__Texto para revisar__.
A continuación se ofrece la conferencia del catedrático José María Torralba en la Jornada “Teología, Humanismo, Universidad”, celebrada el 17 de enero de 2025 en la Facultad de Teología de la Universidad de Navarra, con ocasión de la jubilación del profesor Juan Luis Lorda. El texto se reproduce con algunas modificaciones realizadas por el autor.
Texto íntegro de la conferencia:
Aunque hoy es un día de celebración, de júbilo, he de empezar reconociendo que el título de esta sesión surgió de un obituario. Cuando, hace unos meses, me invitaron a participar en este acto estaba escribiendo una necrológica de Alejandro Llano. En ella me habría propuesto destacar la fecundidad de su vida universitaria.
Quien haya escuchado o leído lo que el profesor Llano tenía que decir sobre la Universidad sabe que era muy crítico con la deriva que había tomado educación superior en los últimos tiempos, especialmente desde la llegada del Plan Bolonia. Entre los males que solía mencionar estaban el descrédito de la lección magistral, un género docente en el que él era particularmente brillante, demostrando ser un auténtico maestro; los procesos de “calidad” con sus encuestas de “satisfacción” a los estudiantes, que consideraba propios de una relación entre proveedores de servicios y clientes, pero no de una comunidad de aprendizaje como es la Universidad; y la proliferación de los rankings, que llevan a enfocarse en el brillo del prestigio otorgado externamente en detrimento del resplandor que una institución es capaz de generar con su luz interior.

__Datos mostrados__.
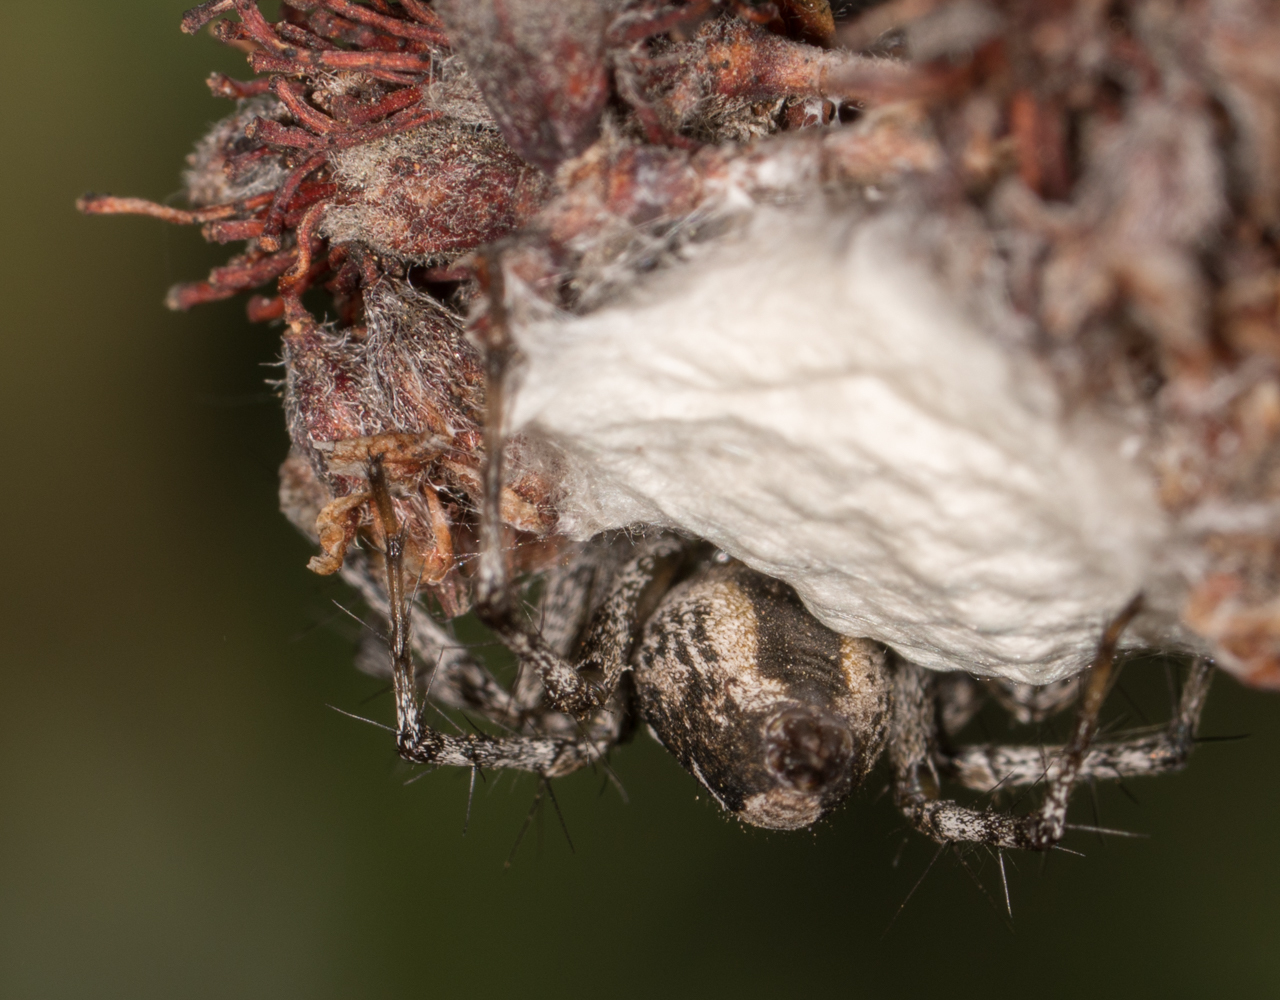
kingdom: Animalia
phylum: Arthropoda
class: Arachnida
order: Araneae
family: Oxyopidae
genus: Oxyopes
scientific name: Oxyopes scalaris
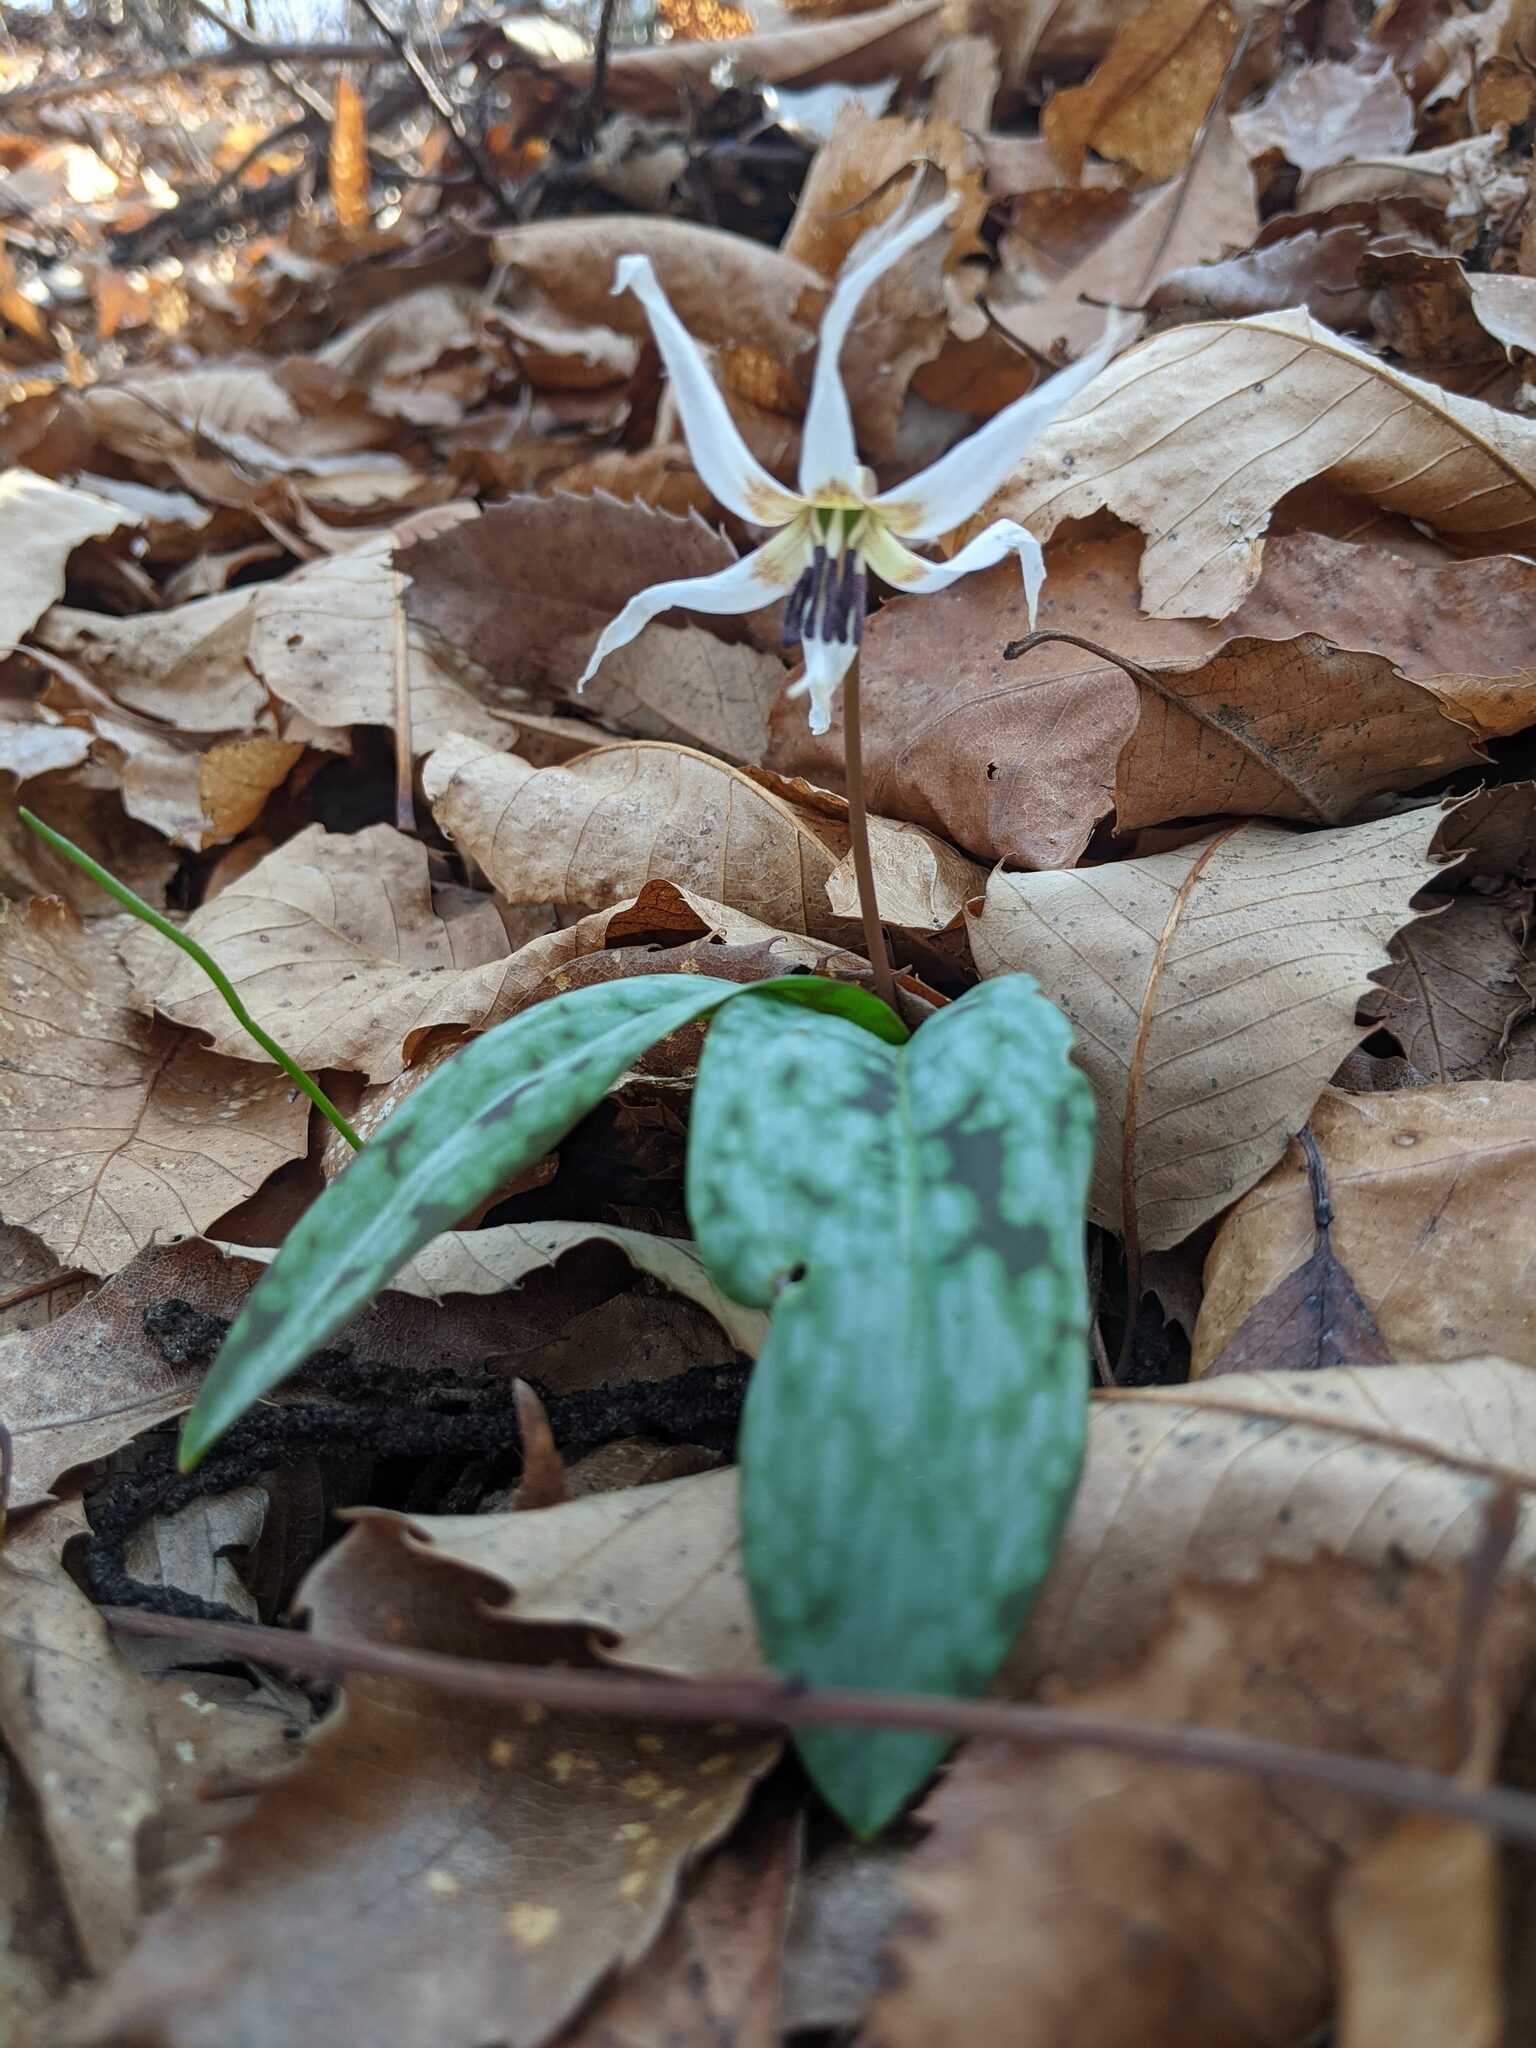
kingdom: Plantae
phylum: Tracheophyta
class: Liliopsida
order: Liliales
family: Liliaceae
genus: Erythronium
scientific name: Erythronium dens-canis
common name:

__Lo que se pide__.
Vuelve a escribir completo y sin ningún cambio el texto sobre la conferencia de José María Torralba.

__Respuesta a la tarea__.
A continuación se ofrece la conferencia del catedrático José María Torralba en la Jornada “Teología, Humanismo, Universidad”, celebrada el 17 de enero de 2025 en la Facultad de Teología de la Universidad de Navarra, con ocasión de la jubilación del profesor Juan Luis Lorda. El texto se reproduce con algunas modificaciones realizadas por el autor.
Texto íntegro de la conferencia:
Aunque hoy es un día de celebración, de júbilo, he de empezar reconociendo que el título de esta sesión surgió de un obituario. Cuando, hace unos meses, me invitaron a participar en este acto estaba escribiendo una necrológica de Alejandro Llano. En ella me habría propuesto destacar la fecundidad de su vida universitaria.
Quien haya escuchado o leído lo que el profesor Llano tenía que decir sobre la Universidad sabe que era muy crítico con la deriva que había tomado educación superior en los últimos tiempos, especialmente desde la llegada del Plan Bolonia. Entre los males que solía mencionar estaban el descrédito de la lección magistral, un género docente en el que él era particularmente brillante, demostrando ser un auténtico maestro; los procesos de “calidad” con sus encuestas de “satisfacción” a los estudiantes, que consideraba propios de una relación entre proveedores de servicios y clientes, pero no de una comunidad de aprendizaje como es la Universidad; y la proliferación de los rankings, que llevan a enfocarse en el brillo del prestigio otorgado externamente en detrimento del resplandor que una institución es capaz de generar con su luz interior.